**Fragmento del documento:**

════

# ¿Qué es un análisis de distorsión y como se interpreta?



## thevenin (Abr 1, 2009)

Hola, 

Esta gráfica es de un amplificador que he diseñado,

Análisis de distorsión, pero no sé como se interpreta, veo la ganancia en el lado de las ordenadas,
y frecuencia en el de abscisas.

Pero no saco ninguna conclusión, ni porqué aparecen dos gráficas.

Esta gráfica está a la salida de un amplificador clase AB con transistores.


http://img12.imageshack.us/my.php?image=graficaf.jpg

También he buscado un rato, pero no he encontrado nada.

Saludos.


----------



## Chico3001 (Abr 1, 2009)

Este analisis te sirve para poder saber que rangos de frecuencias puedes usar en tus circuitos distorcinando al minimo la señal de salida, Por ejemplo en tu grafica se puede ver un rango casi plano en el rango de los 50 a los 500 hz, esto quiere decir que una señal de esa frecuencia sera amplificada casi sin distorcion, pero una señal de 10kHz (aprox 8Khz en la segunda grafica) tiene una atenuacion muy importante, y en el rango alto (aproximadamente 400kHz) tienes mucha amplificación

Si la vemos en conjunto y le aplicaramos una señal de sonido estandar, tu circuito equivaldria mas o menos a un filtro pasa bajos. Es decir vas a notar que los graves se escucharan bien (50 a 1kHz), los medios y los altos casi no se van a oir (1kHz a 20KHz) y si pudieramos escuchar frecuencias por encima de los 20Khz las escuchariamos muy amplificadas (20kHz +)

El analisis es en general, no alcanzo a ver muchos numeritos en la grafica, las 2 graficas me imagino que pueden ser por 2 causas, la primera es que una sea para magnitud y la otra de fase, y la segunda causa puede ser que pediste la señal de salida en 2 puntos del circuito 

http://proton.ucting.udg.mx/~kakoamek/ensay4.html


----------



## thevenin (Abr 2, 2009)

Entiendo.

════

**Consignas:**
1. Según el hilo sobre el análisis de distorsión, ¿a qué tipo de filtro equivaldría aproximadamente el circuito si se le aplicara una señal de sonido estándar?
2. Reescribe los registros desde la línea que contiene "Page size: 1500x1125." hasta el final de los registros, ambas incluidas, cambiando "layout element" por "page element" y dejando todo lo demás sin modificar.
El texto y los registros no guardan ninguna relación entre sí.

**Registros extraídos:**
════

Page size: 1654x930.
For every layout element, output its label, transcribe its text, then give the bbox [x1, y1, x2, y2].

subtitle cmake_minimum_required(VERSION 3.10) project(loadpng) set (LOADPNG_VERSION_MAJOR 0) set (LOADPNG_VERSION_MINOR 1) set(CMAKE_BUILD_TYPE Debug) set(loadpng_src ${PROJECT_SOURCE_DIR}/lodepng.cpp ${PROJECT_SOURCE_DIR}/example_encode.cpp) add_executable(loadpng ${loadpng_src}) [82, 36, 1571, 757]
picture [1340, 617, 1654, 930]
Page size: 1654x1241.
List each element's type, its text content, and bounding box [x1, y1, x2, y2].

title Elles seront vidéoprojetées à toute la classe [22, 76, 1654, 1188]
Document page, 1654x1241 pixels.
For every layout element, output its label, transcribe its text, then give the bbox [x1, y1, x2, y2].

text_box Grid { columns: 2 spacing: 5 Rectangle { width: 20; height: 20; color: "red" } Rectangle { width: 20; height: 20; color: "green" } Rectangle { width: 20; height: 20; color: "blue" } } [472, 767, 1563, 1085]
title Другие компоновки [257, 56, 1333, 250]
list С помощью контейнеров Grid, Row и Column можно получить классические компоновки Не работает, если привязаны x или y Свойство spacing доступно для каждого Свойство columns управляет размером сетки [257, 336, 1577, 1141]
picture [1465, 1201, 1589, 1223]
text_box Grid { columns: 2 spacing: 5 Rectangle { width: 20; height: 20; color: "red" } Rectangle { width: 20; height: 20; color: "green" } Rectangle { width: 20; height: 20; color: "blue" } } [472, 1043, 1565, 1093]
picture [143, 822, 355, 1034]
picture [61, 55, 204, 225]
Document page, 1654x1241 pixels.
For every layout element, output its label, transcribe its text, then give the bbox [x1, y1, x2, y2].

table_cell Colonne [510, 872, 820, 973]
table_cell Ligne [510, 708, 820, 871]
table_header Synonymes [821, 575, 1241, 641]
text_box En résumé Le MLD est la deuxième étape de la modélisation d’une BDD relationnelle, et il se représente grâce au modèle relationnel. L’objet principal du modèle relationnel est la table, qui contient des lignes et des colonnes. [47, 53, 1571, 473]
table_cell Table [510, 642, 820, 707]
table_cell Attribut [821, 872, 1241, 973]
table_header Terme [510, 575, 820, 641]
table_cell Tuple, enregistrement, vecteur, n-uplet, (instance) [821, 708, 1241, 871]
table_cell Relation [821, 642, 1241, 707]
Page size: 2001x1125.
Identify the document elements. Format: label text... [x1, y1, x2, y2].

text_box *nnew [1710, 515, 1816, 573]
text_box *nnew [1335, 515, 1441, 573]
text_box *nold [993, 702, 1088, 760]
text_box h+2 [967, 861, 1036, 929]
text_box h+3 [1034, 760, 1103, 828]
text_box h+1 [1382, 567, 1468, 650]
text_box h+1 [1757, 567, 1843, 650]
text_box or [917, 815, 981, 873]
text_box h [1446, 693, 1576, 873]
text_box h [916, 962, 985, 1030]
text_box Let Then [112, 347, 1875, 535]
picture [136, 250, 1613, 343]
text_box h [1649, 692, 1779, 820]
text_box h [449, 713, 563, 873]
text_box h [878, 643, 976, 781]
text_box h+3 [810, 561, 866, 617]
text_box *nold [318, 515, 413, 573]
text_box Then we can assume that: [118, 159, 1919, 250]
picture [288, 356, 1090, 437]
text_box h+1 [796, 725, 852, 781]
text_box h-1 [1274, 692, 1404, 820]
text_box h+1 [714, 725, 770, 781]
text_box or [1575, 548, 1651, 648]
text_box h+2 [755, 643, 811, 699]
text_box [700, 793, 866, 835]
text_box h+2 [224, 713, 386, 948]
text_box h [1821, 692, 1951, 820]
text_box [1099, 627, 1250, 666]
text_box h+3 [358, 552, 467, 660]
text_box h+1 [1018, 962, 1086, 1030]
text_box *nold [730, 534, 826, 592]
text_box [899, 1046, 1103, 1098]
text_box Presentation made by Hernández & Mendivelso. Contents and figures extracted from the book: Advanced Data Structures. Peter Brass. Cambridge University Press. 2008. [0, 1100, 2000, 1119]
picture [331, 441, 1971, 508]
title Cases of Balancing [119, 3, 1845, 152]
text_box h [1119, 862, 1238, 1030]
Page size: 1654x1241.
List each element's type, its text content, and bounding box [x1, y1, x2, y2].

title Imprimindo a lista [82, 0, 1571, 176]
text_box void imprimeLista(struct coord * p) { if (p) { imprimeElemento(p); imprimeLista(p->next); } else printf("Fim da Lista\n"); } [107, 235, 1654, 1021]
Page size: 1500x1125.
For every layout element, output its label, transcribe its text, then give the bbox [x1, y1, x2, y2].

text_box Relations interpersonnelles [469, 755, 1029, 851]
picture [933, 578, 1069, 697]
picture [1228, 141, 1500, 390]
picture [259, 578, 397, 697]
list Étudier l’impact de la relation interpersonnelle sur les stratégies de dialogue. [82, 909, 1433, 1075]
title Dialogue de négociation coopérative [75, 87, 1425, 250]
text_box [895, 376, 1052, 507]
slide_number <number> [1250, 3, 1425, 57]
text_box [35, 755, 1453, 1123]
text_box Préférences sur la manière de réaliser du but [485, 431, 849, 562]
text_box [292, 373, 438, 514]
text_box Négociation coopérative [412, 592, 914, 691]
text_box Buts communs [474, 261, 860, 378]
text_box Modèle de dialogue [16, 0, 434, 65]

════

**Soluciones:**
1. A un filtro pasa bajos.

2.
Page size: 1500x1125.
For every page element, output its label, transcribe its text, then give the bbox [x1, y1, x2, y2].

text_box Relations interpersonnelles [469, 755, 1029, 851]
picture [933, 578, 1069, 697]
picture [1228, 141, 1500, 390]
picture [259, 578, 397, 697]
list Étudier l’impact de la relation interpersonnelle sur les stratégies de dialogue. [82, 909, 1433, 1075]
title Dialogue de négociation coopérative [75, 87, 1425, 250]
text_box [895, 376, 1052, 507]
slide_number <number> [1250, 3, 1425, 57]
text_box [35, 755, 1453, 1123]
text_box Préférences sur la manière de réaliser du but [485, 431, 849, 562]
text_box [292, 373, 438, 514]
text_box Négociation coopérative [412, 592, 914, 691]
text_box Buts communs [474, 261, 860, 378]
text_box Modèle de dialogue [16, 0, 434, 65]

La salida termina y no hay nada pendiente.